Governing the Emerging Smart Mobility Transition in Smart Cities: Insights from the Urban 20 Mayors Summit Side Event

Throughout history, the centre of economic and cultural activity have polarised into what we know as cities. Cities, as the window to opportunity,  must be preserved and developed to serve a greater number of people, which resulting the rapid urbanisation process. Mobility that becomes a part of society in order to gain economic or social benefits for those who live in cities. One of the speakers at the U20 Mayors Summit Side Event is Ms. Puspita Dirgayani from the Bandung Institute of Technology. She spoke about “Bringing Human-Centred and Inclusive Approach to Smart City Ecosystem in Jakarta”. Ms. Dirgayani gave some shared some fruitful insights about smart mobility, one of the subsets of the smart city concept. 

She began her keynote with the central question: “How do we govern transition towards smart mobility?”. As a result of the poor quality of public transportation in cities,  motorised vehicle dominate the movement.  Ms. Dirgayani recognised that the condition created a challenge, which is changing travel habits. One captivating line in her presentation said “there cannot be a Smart City without Smart Mobility, and no Smart Mobility is possible without Smart Citizen”, she said in her presentation. This indicates that it will require more than just one aspect to achieve the goals in Smart Mobility. She explained four mobility pillars: shared mobility, automated mobility, electric mobility, and intelligent andintegrated mobility pillar. These are the four pillars that Ms. Dirgayani asked citizens about when she wondered if this would result in  smarter mobility. 

Focusing more on smart mobility, Ms, Dirgayani highlighted the challenges of implementing mobility infrastructure in a human-centred and inclusive approach.
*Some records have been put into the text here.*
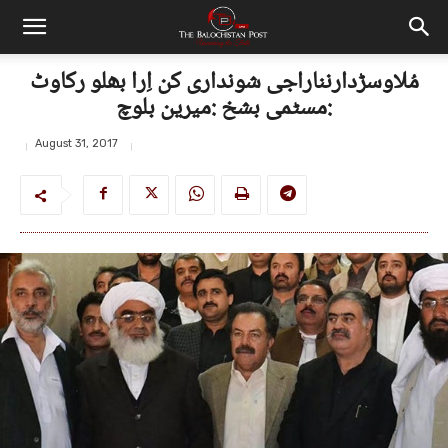
مُلاوسڑدارنناراجی شونداری کن اِرا بھلو رکاوٹ
:مسٹمی بشخ :میرین بلوچ
August 31, 2017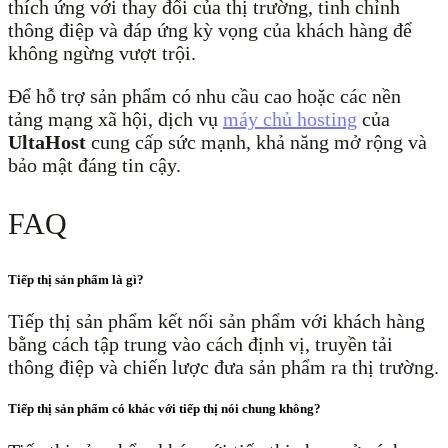
thích ứng với thay đổi của thị trường, tinh chỉnh
thông điệp và đáp ứng kỳ vọng của khách hàng để
không ngừng vượt trội.
Để hỗ trợ sản phẩm có nhu cầu cao hoặc các nền
tảng mạng xã hội, dịch vụ
máy chủ hosting
của
UltaHost
cung cấp sức mạnh, khả năng mở rộng và
bảo mật đáng tin cậy.
FAQ
Tiếp thị sản phẩm là gì?
Tiếp thị sản phẩm kết nối sản phẩm với khách hàng
bằng cách tập trung vào cách định vị, truyền tải
thông điệp và chiến lược đưa sản phẩm ra thị trường.
Tiếp thị sản phẩm có khác với tiếp thị nói chung không?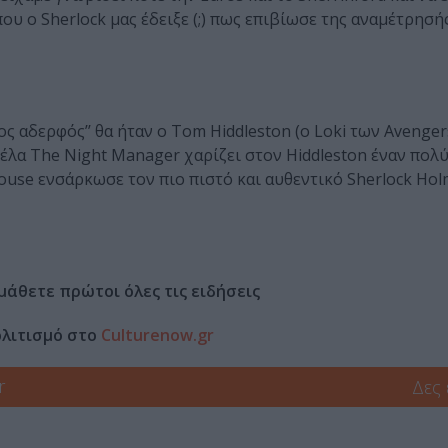
υ ο Sherlock μας έδειξε (;) πως επιβίωσε της αναμέτρησή
νος αδερφός’’ θα ήταν ο Tom Hiddleston (ο Loki των Avenger
υβέλα The Night Manager χαρίζει στον Hiddleston έναν πολ
 House ενσάρκωσε τον πιο πιστό και αυθεντικό Sherlock Hol
μάθετε πρώτοι όλες τις ειδήσεις
ολιτισμό στο
Culturenow.gr
r
Δες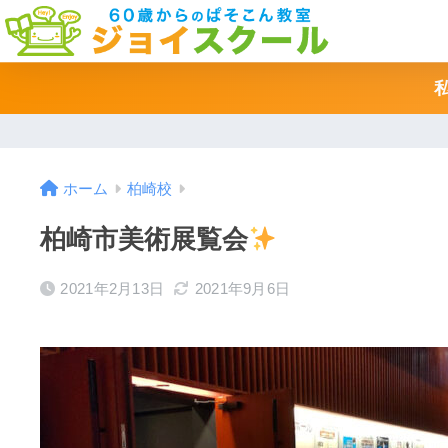
ホーム
柏崎校
柏崎市美術展覧会
2021年2月13日
2021年9月6日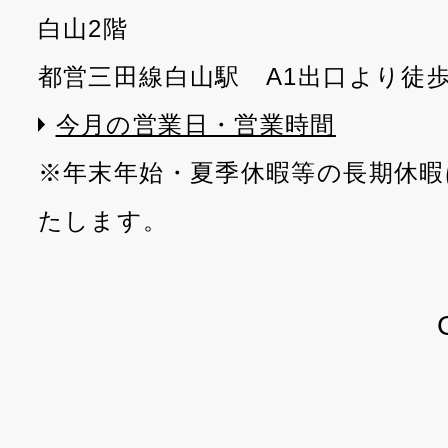
白山2階
都営三田線白山駅 A1出口より徒
今月の営業日・営業時間
※年末年始・夏季休暇等の長期休暇
たします。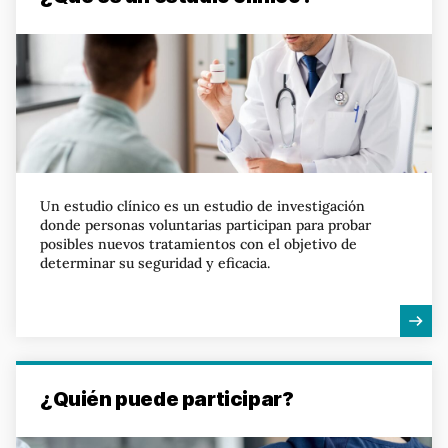
Un estudio clínico es un estudio de investigación
donde personas voluntarias participan para probar
posibles nuevos tratamientos con el objetivo de
determinar su seguridad y eficacia.
¿Quién puede participar?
There may be challenges and barriers, but Ms. Dirgayani’s presentation provided lessons learned and proposed solutions from an academic standpoint. Studies, research, capacity building related to approaches and implementation are valuable aspects for local governments to nurture their progress toward smart city goals. Lastly, Ms. Dirgayani explained future potentials for the implementation process, such as making sense of the problem, redefining stakeholders, and envisioning knowledge management.